§ DATA RECORDS
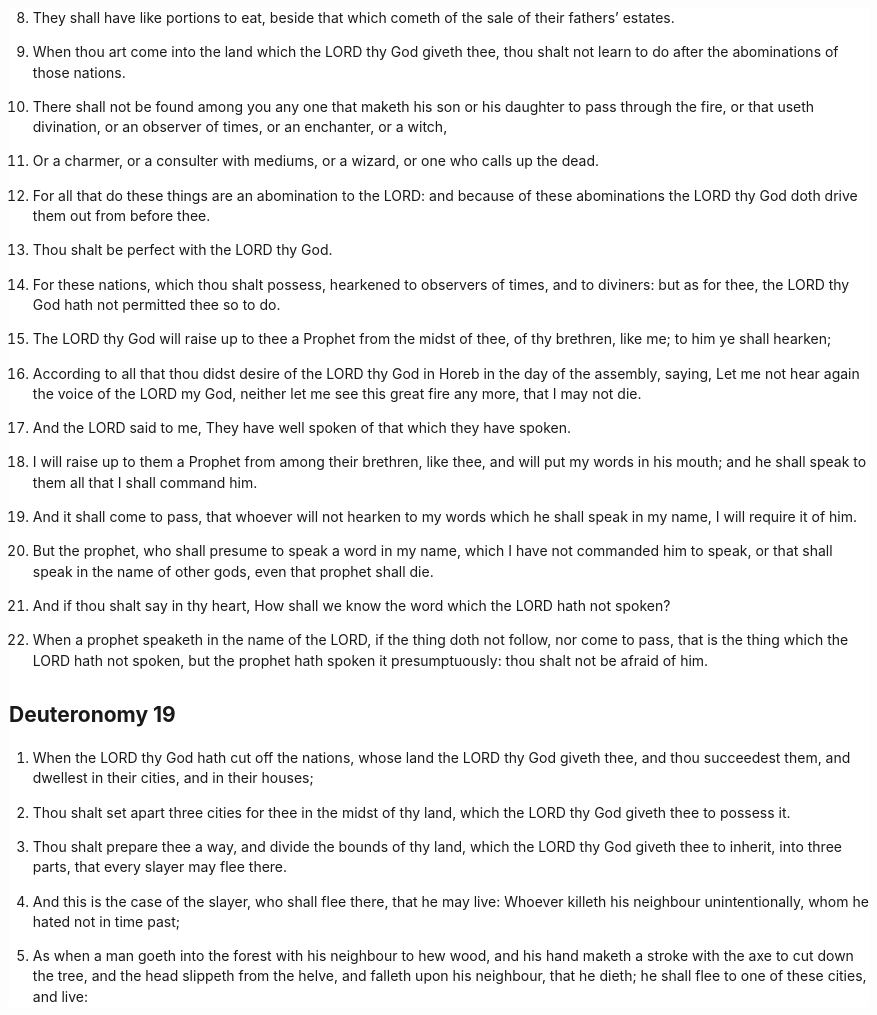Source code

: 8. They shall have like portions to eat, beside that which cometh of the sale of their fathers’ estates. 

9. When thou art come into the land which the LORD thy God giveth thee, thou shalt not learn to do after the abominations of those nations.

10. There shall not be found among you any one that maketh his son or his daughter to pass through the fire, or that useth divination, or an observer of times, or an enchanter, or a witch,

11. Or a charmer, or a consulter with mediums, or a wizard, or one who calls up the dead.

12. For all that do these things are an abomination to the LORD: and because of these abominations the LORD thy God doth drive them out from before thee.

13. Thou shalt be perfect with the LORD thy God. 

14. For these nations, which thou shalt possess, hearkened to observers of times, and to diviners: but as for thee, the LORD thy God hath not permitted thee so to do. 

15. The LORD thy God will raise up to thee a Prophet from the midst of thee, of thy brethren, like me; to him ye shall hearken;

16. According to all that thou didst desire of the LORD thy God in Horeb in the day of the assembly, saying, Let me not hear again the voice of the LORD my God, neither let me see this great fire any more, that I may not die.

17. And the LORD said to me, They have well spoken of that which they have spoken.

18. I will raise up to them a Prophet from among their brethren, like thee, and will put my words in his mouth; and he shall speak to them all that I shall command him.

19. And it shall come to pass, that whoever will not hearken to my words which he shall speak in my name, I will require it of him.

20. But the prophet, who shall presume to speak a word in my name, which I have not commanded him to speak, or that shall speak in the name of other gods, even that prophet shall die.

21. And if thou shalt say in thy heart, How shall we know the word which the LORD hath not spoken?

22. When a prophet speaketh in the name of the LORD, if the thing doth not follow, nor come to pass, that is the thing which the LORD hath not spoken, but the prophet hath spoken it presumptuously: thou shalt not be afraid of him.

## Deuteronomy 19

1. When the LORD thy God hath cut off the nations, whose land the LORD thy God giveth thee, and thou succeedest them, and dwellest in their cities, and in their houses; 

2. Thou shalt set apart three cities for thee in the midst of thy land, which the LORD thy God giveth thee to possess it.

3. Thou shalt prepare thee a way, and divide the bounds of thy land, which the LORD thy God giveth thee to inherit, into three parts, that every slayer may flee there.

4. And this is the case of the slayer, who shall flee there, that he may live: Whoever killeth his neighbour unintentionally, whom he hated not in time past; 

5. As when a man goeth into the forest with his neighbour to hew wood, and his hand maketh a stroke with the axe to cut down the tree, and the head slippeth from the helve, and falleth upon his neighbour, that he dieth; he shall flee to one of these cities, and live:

§ WHAT IS REQUIRED
What is needed is an exact copy of the lines above, from the one containing "21. And if thou" through the one containing "2. Thou shalt", with nothing added.

§ TASK ANSWER
21. And if thou shalt say in thy heart, How shall we know the word which the LORD hath not spoken?

22. When a prophet speaketh in the name of the LORD, if the thing doth not follow, nor come to pass, that is the thing which the LORD hath not spoken, but the prophet hath spoken it presumptuously: thou shalt not be afraid of him.

## Deuteronomy 19

1. When the LORD thy God hath cut off the nations, whose land the LORD thy God giveth thee, and thou succeedest them, and dwellest in their cities, and in their houses; 

2. Thou shalt set apart three cities for thee in the midst of thy land, which the LORD thy God giveth thee to possess it.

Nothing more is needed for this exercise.